● Extrait:
=====

La ville était alors divisée entre ville basse et ville haute. La seule église ainsi que le siège épiscopal se trouvaient dans le quartier bas appelé Champ de Foire (les restes de l'édifice ont été mis à jour par des fouilles récentes).
Maxime fit construire deux nouvelles églises : --la première dédié aux apôtres Pierre et Paul, sur le coteau entre les deux villes --la seconde fut construite en haut de la haute ville, sur le plateau sommital et dédié à Saint Alban, le plus ancien des martyres d'Angleterre. (Ici sans doute des colonnes de la Riez romaine furent réemployées).
Les vicissitudes de l'histoire verront disparaitre ces édifices. Mais aujourd'hui le Mont qui domine Riez (ancien oppidum des Reii) porte fièrement le nom de Mont Saint
Maxime, et les édifices actuels perpétuent son souvenir.

3-La présence de Saint Maxime à Riez

Les évocations iconographiques ou artistiques de notre saint évêque sont assez conséquentes et vont principalement se retrouver dans deux espaces :
- dans la chapelle St Maxime attenante au couvent des clarisses et située sur la butte qui surplombe Riez.
-dans l'église paroissiale, Notre Dame de l'Assomption.

a-La Chapelle

Construite en 1662 en remplacement de la cathédrale détruite (église St Alban puis cathédrale St Maxime), la chapelle a subi de nombreuses restaurations au fil des ans.

=====

● À faire:
- 1) Répondez aux questions suivantes d'après l'extrait sur saint Maxime à Riez.
(a) Dans quel quartier se trouvaient la seule église et le siège épiscopal ?
(b) À quel saint fut dédiée l'église bâtie sur le plateau sommital ?
(c) En quelle année la chapelle fut-elle construite ?
- 2) Recopiez fidèlement le passage de l'extrait sur saint Maxime à Riez, en commençant à « Maxime fit construire » et en terminant à « perpétuent son souvenir. ».

● Données fournies:

=====

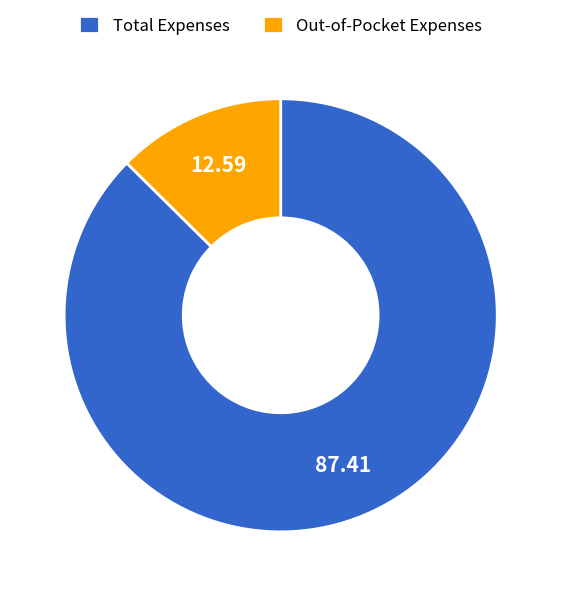

The Total Expenses slice represents 87% of the pie. True or false?

True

=====

● Exercice corrigé:
- 1)
(a) Dans le quartier bas appelé Champ de Foire.
(b) À saint Alban.
(c) En 1662.

- 2)
Maxime fit construire deux nouvelles églises : --la première dédié aux apôtres Pierre et Paul, sur le coteau entre les deux villes --la seconde fut construite en haut de la haute ville, sur le plateau sommital et dédié à Saint Alban, le plus ancien des martyres d'Angleterre. (Ici sans doute des colonnes de la Riez romaine furent réemployées).
Les vicissitudes de l'histoire verront disparaitre ces édifices. Mais aujourd'hui le Mont qui domine Riez (ancien oppidum des Reii) porte fièrement le nom de Mont Saint
Maxime, et les édifices actuels perpétuent son souvenir.